After stage 4, the protostar on the H—R diagram moves down (toward lower luminosity) and slightly to the left (toward higher temperature), as shown in Figure 19.6. Its surface temperature remains almost constant, and it becomes less luminous as it shrinks. This portion of our protostar's evolutionary path running from point 4 to point 6 in Figure 19.6 is often called the Hayashi track, after C. Hayashi, a twentieth-century Japanese researcher.

Figure 19.6 The changes in a protostar's observed properties are shown by the path of decreasing luminosity, from stage 4 to stage 6, often called the Hayashi track. At stage 7, the newborn star has arrived on the main sequence.

Protostars on the Hayashi track often exhibit violent surface activity during this phase of their evolution, resulting in extremely strong protostellar winds, much denser than that of our Sun. As mentioned earlier in Section 15.3, this portion of the evolutionary track is often called the T Tauri star, after T Tauri, the first "star" (actually protostar) to be observed in this stage of prestellar development.

STAGE 5: PROTOSTELLAR EVOLUTION

By stage 5 on the Hayashi track, the protostar has shrunk to about 10 times the size of the Sun, its surface temperature is about 4000 K, and its luminosity has fallen to about 10 times the solar value. At this point, the central temperature has reached about 5,000,000 K. The gas is completely ionized by now, but the protons still do not have enough thermal energy to overwhelm their mutual electromagnetic repulsion and enter the realm of the nuclear binding force. The core is still too cool for nuclear burning to begin.

Events proceed more slowly as the protostar approaches the main sequence. The initial contraction and fragmentation of the interstellar cloud occurred quite rapidly, but by stage 5, as the protostar nears the status of a full-fledged star, its evolution slows. The cause of this slowdown is heat—even gravity must struggle to compress a hot object. The contraction is governed largely by the rate at which the protostar's internal energy can be radiated away into space. The greater this radiation of internal energy—that is, the more energy that moves through the star to escape from its surface, the faster the contraction occurs. As the luminosity decreases, so too does the contraction rate.

STAGE 6: A NEWBORN STAR

Some 10 million years after its first appearance, the protostar finally becomes a true star. By the bottom of the Hayashi track, at stage 6, when our roughly 1—solar mass object has shrunk to a radius of about 1,000,000 km, the contraction has raised the central temperature to 10,000,000 K, enough to ignite nuclear burning. Protons begin fusing into helium nuclei in the core, and a star is born. As shown in Figure 19.6, the star's surface temperature at this point is about 4500 K, still a little cooler than the Sun. Even though the newly formed star is slightly larger in radius than our Sun, its lower temperature means that its luminosity is somewhat less than (actually, about two-thirds of) the solar value.
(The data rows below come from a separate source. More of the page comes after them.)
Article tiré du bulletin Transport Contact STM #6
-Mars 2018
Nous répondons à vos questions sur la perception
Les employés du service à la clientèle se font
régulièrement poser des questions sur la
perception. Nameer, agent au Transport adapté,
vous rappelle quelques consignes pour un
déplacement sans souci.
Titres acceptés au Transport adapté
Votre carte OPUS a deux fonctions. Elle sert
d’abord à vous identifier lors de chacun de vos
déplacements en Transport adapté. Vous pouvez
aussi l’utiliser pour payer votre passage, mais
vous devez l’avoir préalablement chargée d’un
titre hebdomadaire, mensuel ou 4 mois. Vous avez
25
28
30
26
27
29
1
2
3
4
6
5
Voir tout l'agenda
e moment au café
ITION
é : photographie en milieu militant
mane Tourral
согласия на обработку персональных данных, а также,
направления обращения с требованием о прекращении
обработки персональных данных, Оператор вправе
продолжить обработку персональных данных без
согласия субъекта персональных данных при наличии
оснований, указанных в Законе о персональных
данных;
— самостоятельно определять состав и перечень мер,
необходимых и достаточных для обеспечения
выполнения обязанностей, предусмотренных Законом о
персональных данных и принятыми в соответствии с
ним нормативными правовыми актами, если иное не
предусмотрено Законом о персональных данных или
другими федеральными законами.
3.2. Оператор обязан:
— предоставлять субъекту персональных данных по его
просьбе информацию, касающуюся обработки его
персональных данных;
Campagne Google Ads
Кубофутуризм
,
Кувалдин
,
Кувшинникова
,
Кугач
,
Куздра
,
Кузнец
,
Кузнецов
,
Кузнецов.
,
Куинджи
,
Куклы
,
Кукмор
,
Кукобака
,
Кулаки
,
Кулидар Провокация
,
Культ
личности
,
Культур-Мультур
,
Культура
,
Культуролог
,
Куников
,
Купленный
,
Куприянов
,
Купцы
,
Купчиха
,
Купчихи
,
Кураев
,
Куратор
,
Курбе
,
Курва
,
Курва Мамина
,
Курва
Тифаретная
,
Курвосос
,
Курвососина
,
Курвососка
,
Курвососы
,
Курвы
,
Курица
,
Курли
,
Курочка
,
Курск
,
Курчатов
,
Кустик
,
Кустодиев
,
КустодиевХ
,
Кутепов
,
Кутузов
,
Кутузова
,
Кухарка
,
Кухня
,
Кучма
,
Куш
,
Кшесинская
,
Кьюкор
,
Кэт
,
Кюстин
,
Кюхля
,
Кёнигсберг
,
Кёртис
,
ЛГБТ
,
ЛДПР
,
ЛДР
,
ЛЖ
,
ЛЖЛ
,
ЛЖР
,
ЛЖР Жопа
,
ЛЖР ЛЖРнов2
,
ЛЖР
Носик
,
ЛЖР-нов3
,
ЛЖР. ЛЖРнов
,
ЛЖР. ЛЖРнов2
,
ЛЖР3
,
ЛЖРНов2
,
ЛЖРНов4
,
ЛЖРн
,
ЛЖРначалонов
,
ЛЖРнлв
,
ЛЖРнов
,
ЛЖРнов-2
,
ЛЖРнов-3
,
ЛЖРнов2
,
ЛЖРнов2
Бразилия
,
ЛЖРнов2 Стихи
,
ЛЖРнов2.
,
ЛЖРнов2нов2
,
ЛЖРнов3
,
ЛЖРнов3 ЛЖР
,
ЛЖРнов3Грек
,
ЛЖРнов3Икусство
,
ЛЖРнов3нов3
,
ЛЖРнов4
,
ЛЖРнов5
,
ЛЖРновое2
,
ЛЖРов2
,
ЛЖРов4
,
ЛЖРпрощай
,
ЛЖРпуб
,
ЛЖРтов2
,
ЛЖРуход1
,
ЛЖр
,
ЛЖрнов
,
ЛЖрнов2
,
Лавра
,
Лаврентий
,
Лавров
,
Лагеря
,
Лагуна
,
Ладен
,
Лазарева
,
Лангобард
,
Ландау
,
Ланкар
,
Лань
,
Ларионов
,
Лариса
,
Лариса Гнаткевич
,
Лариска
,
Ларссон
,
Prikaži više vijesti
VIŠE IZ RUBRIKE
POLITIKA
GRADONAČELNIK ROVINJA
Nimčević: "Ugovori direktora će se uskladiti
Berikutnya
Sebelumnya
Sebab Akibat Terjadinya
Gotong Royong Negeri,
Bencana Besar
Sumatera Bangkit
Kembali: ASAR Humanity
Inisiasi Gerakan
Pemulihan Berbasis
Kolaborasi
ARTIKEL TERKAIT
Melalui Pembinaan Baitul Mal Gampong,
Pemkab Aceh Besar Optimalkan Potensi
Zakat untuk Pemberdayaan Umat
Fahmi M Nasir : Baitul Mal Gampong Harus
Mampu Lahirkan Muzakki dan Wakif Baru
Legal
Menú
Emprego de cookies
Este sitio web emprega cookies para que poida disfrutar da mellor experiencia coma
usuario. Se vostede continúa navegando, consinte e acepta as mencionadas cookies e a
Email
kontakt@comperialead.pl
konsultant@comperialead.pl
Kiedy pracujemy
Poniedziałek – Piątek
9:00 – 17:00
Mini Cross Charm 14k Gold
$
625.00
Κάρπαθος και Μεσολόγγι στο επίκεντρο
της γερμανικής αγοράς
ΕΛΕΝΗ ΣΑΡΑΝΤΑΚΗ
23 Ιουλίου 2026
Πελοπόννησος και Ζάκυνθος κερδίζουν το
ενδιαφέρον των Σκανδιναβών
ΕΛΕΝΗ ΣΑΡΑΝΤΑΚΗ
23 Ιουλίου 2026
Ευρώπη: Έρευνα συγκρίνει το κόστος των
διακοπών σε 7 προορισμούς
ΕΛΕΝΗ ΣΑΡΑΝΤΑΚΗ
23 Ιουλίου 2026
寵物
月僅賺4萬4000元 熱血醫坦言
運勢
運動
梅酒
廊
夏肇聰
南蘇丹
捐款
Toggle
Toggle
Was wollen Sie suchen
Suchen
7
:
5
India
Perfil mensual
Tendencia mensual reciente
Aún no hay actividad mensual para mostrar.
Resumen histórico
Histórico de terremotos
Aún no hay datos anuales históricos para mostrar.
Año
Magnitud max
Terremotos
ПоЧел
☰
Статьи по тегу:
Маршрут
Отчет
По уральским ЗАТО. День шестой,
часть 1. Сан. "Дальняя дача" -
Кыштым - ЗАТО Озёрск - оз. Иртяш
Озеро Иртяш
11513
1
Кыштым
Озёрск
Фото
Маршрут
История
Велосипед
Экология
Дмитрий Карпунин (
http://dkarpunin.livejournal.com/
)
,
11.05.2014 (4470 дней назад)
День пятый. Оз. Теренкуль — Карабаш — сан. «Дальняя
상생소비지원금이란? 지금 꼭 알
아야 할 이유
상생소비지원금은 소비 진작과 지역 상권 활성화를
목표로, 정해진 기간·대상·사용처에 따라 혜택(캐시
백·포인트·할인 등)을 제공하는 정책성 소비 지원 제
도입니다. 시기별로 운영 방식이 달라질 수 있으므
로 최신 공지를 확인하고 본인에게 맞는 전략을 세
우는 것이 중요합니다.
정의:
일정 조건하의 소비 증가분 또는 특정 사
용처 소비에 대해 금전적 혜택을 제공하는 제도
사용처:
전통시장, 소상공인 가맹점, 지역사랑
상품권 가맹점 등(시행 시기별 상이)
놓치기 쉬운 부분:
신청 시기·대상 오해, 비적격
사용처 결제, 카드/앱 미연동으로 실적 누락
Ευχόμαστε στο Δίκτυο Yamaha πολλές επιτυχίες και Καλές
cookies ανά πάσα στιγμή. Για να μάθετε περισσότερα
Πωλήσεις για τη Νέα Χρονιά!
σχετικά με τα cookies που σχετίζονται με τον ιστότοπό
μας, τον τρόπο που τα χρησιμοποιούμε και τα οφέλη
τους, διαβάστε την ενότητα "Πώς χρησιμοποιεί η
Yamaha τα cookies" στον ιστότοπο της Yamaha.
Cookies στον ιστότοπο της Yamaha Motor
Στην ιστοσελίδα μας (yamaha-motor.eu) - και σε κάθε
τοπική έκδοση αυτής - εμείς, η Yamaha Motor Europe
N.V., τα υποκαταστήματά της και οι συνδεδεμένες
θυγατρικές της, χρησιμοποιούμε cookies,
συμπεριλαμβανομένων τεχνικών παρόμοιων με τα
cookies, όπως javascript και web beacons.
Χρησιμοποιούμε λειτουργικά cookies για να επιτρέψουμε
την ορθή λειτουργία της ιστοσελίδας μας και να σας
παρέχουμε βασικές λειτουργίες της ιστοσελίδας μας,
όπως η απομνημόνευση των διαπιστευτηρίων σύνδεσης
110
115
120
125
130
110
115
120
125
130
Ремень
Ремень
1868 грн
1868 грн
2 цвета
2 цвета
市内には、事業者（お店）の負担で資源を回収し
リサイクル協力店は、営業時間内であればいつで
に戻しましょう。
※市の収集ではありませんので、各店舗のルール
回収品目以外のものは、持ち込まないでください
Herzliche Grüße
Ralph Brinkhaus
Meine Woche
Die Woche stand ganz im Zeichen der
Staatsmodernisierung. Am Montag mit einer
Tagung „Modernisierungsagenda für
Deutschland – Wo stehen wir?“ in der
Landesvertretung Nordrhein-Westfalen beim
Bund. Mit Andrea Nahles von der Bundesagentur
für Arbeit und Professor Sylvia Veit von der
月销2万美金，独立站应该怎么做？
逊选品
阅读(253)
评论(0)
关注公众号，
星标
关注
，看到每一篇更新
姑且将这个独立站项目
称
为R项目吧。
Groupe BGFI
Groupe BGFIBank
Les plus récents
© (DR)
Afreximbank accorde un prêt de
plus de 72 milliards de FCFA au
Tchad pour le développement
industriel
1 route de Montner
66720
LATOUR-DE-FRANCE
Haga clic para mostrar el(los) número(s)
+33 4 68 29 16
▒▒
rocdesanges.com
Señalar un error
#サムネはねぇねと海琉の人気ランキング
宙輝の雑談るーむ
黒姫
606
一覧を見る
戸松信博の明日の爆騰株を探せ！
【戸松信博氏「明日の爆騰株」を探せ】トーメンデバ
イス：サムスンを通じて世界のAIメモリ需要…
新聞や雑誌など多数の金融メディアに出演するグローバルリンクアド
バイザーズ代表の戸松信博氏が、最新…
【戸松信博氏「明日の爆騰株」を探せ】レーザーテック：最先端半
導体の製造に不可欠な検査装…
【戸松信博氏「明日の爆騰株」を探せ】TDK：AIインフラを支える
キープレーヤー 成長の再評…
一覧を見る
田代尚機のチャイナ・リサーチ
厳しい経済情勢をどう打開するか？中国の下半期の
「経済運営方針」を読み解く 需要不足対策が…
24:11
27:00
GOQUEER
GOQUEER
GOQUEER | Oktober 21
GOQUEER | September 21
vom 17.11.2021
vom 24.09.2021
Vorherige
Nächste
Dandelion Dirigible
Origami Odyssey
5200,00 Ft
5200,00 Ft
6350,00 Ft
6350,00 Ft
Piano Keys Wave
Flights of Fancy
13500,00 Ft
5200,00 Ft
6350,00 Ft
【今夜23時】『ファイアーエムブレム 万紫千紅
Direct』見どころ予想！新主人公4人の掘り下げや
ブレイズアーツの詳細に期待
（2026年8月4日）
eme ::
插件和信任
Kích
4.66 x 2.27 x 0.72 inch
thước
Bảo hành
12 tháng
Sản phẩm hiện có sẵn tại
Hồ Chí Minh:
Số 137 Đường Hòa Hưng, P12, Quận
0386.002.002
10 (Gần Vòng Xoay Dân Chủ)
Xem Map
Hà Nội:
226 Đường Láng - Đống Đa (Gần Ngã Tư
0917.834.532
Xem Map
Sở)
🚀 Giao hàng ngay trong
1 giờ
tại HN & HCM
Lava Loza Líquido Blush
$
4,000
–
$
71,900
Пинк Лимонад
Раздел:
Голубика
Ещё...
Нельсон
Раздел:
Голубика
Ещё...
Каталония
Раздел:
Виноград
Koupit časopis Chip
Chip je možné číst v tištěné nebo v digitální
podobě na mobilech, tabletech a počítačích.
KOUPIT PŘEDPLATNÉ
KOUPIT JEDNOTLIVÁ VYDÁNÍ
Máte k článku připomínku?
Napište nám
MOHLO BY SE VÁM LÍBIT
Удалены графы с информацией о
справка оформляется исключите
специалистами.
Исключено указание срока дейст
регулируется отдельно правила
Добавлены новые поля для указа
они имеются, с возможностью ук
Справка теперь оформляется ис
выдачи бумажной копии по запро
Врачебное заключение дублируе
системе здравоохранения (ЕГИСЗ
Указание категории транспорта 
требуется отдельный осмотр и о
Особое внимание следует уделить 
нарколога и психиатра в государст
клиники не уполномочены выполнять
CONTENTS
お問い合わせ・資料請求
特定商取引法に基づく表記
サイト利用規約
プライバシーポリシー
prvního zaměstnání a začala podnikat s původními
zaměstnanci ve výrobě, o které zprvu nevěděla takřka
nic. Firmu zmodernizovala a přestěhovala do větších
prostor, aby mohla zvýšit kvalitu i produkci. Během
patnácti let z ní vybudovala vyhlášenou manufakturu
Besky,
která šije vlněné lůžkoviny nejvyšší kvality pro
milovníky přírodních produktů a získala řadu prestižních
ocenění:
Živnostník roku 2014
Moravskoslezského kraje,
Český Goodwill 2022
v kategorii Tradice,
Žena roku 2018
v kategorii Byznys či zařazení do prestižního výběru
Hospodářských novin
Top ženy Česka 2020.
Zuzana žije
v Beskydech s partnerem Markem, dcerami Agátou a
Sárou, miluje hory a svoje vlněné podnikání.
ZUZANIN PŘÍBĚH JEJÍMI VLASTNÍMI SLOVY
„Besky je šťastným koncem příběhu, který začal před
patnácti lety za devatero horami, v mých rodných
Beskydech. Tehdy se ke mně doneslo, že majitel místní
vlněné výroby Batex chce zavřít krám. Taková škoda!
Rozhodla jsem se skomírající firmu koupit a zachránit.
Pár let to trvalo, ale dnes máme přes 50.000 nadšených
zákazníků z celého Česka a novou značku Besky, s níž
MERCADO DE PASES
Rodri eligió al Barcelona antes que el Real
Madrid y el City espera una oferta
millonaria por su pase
STAGE 7: THE MAIN SEQUENCE AT LAST

Over the next 30 million years or so, the stage 6 star contracts a little more. In making this slight adjustment, the central density rises to about 1032 particles/m3 (more conveniently expressed as 105 kg/m3), the central temperature increases to 15,000,000 K, and the surface temperature reaches 6000 K. By stage 7, the star finally reaches the main sequence just about where our Sun now resides. Pressure and gravity are finally balanced, and the rate at which nuclear energy is generated in the core exactly matches the rate at which energy is radiated from the surface.

The evolutionary events just described occur over the course of some 40—50 million years. Although this is a long time by human standards, it is still less than 1 percent of the Sun's lifetime on the main sequence. Once an object begins fusing hydrogen and establishes a "gravity-in/pressure-out" equilibrium, it burns steadily for a very long time. The star's location on the H—R diagram will remain virtually unchanged for the next 10 billion years.